Стремление укрыться в ящике для такого человека — это стремление к свободе. «Кто хоть раз нарисует в своем воображении безымянный город, существующий лишь для безымянных жителей, двери домов в этом городе, если их вообще можно назвать дверьми, широко распахнуты для всех — любой человек твой друг, и нет нужды всегда быть начеку… кто хоть однажды размечтался об этом, того всегда подстерегает… опасность стать человеком-ящиком», — говорит один из героев романа.
Ящик позволяет увидеть все в истинном свете — в этом его преимущество. От внимательного взгляда человека-ящика ничто не ускользнет.
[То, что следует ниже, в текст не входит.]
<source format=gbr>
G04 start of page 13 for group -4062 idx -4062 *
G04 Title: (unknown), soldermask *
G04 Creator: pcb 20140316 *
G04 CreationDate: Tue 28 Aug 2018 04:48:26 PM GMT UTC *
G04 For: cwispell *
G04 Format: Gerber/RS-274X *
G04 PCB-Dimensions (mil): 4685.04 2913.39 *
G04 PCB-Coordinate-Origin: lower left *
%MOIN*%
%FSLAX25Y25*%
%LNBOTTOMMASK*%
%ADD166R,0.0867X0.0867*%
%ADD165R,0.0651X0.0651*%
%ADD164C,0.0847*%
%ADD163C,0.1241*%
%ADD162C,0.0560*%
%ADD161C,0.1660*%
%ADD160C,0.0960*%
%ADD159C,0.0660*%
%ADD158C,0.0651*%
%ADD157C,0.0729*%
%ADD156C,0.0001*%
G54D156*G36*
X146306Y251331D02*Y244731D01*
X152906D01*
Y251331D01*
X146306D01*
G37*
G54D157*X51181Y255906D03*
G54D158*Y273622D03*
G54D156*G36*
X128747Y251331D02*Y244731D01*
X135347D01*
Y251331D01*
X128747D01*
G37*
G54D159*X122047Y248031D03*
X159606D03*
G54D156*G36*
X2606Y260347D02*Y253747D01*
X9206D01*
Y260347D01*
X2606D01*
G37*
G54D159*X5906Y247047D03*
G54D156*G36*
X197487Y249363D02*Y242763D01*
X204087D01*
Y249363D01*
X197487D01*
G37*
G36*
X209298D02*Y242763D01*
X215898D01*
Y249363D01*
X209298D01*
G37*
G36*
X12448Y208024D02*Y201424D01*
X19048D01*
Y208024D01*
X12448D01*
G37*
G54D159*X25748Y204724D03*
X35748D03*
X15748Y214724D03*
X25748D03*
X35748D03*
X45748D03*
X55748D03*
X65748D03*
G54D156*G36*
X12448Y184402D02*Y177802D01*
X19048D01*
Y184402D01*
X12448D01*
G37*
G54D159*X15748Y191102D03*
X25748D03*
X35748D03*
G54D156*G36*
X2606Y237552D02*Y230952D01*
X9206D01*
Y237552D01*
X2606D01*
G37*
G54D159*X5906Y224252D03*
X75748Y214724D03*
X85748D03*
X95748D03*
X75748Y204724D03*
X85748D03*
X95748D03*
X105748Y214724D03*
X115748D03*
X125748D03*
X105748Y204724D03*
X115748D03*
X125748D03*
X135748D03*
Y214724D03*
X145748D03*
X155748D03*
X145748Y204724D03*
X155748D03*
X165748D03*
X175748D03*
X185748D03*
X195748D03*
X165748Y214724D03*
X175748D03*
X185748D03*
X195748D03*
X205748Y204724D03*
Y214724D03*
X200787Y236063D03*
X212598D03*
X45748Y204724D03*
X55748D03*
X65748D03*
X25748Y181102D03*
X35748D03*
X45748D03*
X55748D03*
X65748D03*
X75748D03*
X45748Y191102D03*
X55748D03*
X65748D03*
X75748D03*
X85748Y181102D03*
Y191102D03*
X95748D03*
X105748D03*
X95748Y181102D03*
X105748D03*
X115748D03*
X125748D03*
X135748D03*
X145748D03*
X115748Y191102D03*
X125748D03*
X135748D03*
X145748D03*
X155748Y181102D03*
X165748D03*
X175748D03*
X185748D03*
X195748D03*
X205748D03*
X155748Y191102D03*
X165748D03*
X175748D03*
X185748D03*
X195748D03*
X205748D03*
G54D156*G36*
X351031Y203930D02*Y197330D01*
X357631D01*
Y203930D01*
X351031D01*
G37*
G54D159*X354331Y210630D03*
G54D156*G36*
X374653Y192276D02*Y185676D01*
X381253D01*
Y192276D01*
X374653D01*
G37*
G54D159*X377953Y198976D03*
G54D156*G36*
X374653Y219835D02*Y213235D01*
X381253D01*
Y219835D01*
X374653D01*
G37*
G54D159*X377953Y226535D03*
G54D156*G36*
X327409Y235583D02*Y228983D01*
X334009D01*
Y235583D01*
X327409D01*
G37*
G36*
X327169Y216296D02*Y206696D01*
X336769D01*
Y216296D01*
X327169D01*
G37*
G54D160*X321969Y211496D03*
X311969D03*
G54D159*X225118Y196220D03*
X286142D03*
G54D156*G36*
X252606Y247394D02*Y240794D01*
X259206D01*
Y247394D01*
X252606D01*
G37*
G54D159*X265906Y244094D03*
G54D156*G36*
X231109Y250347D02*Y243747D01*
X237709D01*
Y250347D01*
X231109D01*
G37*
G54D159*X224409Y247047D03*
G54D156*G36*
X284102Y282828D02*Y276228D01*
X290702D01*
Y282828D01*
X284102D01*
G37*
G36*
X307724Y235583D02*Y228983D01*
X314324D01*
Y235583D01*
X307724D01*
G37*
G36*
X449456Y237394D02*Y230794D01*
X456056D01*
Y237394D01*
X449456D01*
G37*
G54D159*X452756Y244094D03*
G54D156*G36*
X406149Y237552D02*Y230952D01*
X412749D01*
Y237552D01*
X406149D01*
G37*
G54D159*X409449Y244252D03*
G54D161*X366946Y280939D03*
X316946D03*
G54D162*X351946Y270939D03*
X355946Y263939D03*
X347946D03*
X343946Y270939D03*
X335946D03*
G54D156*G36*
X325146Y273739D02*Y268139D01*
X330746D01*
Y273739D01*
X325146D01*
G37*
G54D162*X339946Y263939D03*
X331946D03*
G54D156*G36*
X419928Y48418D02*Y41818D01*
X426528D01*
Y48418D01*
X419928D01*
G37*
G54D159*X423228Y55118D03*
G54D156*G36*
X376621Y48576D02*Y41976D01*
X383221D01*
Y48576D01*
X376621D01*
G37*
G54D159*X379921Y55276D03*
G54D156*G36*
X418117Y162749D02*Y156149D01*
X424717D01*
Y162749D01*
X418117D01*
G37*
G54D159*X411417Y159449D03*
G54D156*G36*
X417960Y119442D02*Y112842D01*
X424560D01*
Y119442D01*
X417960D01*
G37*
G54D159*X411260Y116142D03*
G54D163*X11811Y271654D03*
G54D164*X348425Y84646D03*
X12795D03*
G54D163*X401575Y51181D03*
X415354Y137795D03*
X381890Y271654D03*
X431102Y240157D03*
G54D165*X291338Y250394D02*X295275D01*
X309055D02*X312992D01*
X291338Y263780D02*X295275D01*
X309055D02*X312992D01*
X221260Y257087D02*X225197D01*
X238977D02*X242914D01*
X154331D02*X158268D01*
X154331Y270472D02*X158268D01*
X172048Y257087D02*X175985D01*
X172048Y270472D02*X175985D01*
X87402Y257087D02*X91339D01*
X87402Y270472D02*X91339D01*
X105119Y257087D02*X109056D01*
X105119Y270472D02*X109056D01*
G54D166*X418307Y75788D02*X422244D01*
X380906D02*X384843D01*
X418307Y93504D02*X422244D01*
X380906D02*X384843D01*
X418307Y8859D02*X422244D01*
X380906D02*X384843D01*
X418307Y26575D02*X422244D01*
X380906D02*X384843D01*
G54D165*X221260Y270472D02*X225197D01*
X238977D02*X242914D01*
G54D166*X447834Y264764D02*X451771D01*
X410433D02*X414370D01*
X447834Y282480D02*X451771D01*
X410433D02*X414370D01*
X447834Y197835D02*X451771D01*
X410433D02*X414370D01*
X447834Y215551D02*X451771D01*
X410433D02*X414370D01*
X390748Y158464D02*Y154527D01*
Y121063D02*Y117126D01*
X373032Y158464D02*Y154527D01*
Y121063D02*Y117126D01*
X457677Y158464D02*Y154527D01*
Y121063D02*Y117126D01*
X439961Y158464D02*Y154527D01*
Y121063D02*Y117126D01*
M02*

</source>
«Глядя из ящика, можно рассмотреть и ложь, и злой умысел, укрывшиеся в невидимой части пейзажа». Вот почему ящик для героя — это не тупик, в котором он оказался, а «широко распахнутая дверь в иной мир». И он не собирается покидать своего убежища. «Только ради того, чтобы вернуться в прежний мир, мне не стоит вылезать из ящика. Я бы покинул его только в том случае, если бы смог… сбросить кожу в ином мире».
Для иных ящик — средство скрыться от позора, как, например, для отца обесчещенного юноши. Кстати, и обесчещенного потому, что подозрительность, недоверие возведены в принцип отношений между людьми.
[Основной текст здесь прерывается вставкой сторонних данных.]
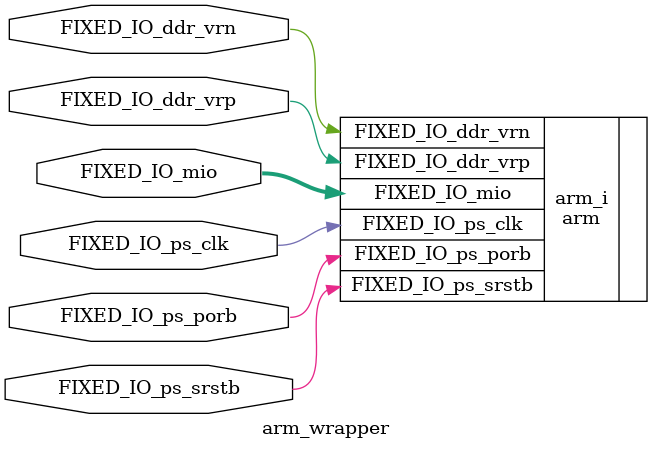
<source format=v>
`timescale 1 ps / 1 ps

module arm_wrapper
   (FIXED_IO_ddr_vrn,
    FIXED_IO_ddr_vrp,
    FIXED_IO_mio,
    FIXED_IO_ps_clk,
    FIXED_IO_ps_porb,
    FIXED_IO_ps_srstb);
  inout FIXED_IO_ddr_vrn;
  inout FIXED_IO_ddr_vrp;
  inout [53:0]FIXED_IO_mio;
  inout FIXED_IO_ps_clk;
  inout FIXED_IO_ps_porb;
  inout FIXED_IO_ps_srstb;

  wire FIXED_IO_ddr_vrn;
  wire FIXED_IO_ddr_vrp;
  wire [53:0]FIXED_IO_mio;
  wire FIXED_IO_ps_clk;
  wire FIXED_IO_ps_porb;
  wire FIXED_IO_ps_srstb;

  arm arm_i
       (.FIXED_IO_ddr_vrn(FIXED_IO_ddr_vrn),
        .FIXED_IO_ddr_vrp(FIXED_IO_ddr_vrp),
        .FIXED_IO_mio(FIXED_IO_mio),
        .FIXED_IO_ps_clk(FIXED_IO_ps_clk),
        .FIXED_IO_ps_porb(FIXED_IO_ps_porb),
        .FIXED_IO_ps_srstb(FIXED_IO_ps_srstb));
endmodule

</source>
Итак, человек укрывается в ящике, превращаясь в некое новое существо — человека-ящика. Механическое соединение человека и ящика — это не просто сложение двух разнородностей, а рождение третьей. Так же как маска в «Чужом лице» привела к ломке всей психологии героя, так и ящик породил существо, психологически отличное от других людей. Ожил ящик, что скрыто в нем, никому не ведомо. Человек-ящик, как ему кажется, почти не обременяет общество, и он хочет лишь одного — чтобы и общество не обременяло его.
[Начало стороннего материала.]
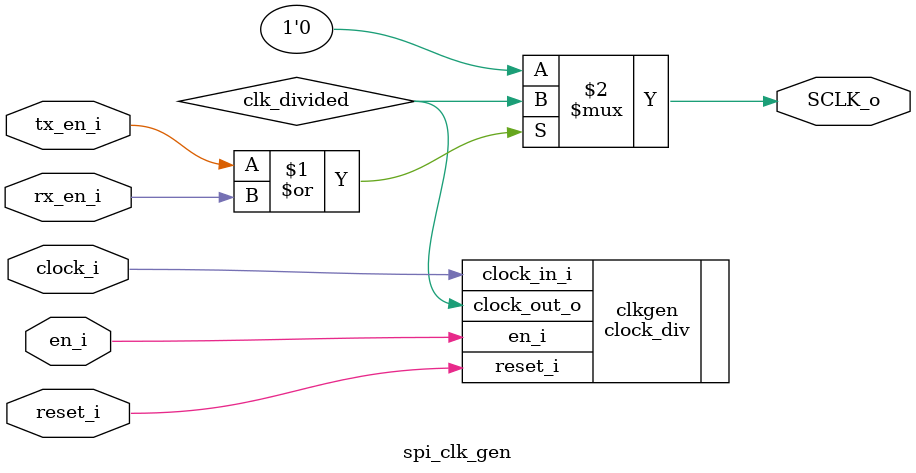
<source format=sv>
`default_nettype none

module spi_clk_gen #(
  parameter EXP_FACTOR = 6
) (
  input  wire clock_i,
  input  wire tx_en_i,
  input  wire rx_en_i,
  input  wire reset_i,
  input  wire en_i,
  output wire SCLK_o
);

  logic clk_divided;

  clock_div #(.EXP_FACTOR(EXP_FACTOR)) clkgen (
    .clock_in_i(clock_i),
    .clock_out_o(clk_divided),
    .reset_i(reset_i),
    .en_i(en_i)
  );

  assign SCLK_o = (tx_en_i | rx_en_i) ? clk_divided : 1'b0;

endmodule

</source>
Человек-ящик — логическое развитие образа человека в подземном переходе из «Сожженной карты». «Все точно сговорились хранить молчание о людях-ящиках», — говорит герой. Их видят все, но никто не признается в этом. Для окружающих человек-ящик — пустота. Люди так привыкли игнорировать окружающих, что фактически все они для них не существуют, превратившись как бы в людей-ящиков. Один из персонажей романа поражен, что лишь беспристрастный объектив фотоаппарата запечатлел человека-ящика. Незначительность, неинтересность для окружающих судьбы человека прекрасно переданы в размышлении героя о яде информации, которым заражено человечество. Ныне век информации. Но какая информация, какие новости интересуют людей? События мирового масштаба. Где-то полыхает война, гибнут тысячи людей, а я жив; землетрясение стерло с лица земли город, а я жив. Такая новость устраивает обывателя. Он сравнивает мизерное свое счастье с катастрофой, отчего оно представляется ему значительнее, весомее, прекраснее. Такая новость нужна. Но вот на улице умирает человек, и фоторепортер, нацелившийся было сфотографировать эту трагедию, вдруг передумал — кому нужна такая новость? А ведь именно смерть Человека и есть самая потрясающая и печальная новость.
2
В. И. Ленин. Сочинения. М., Госполитиздат, 1947, т. 10, с. 30.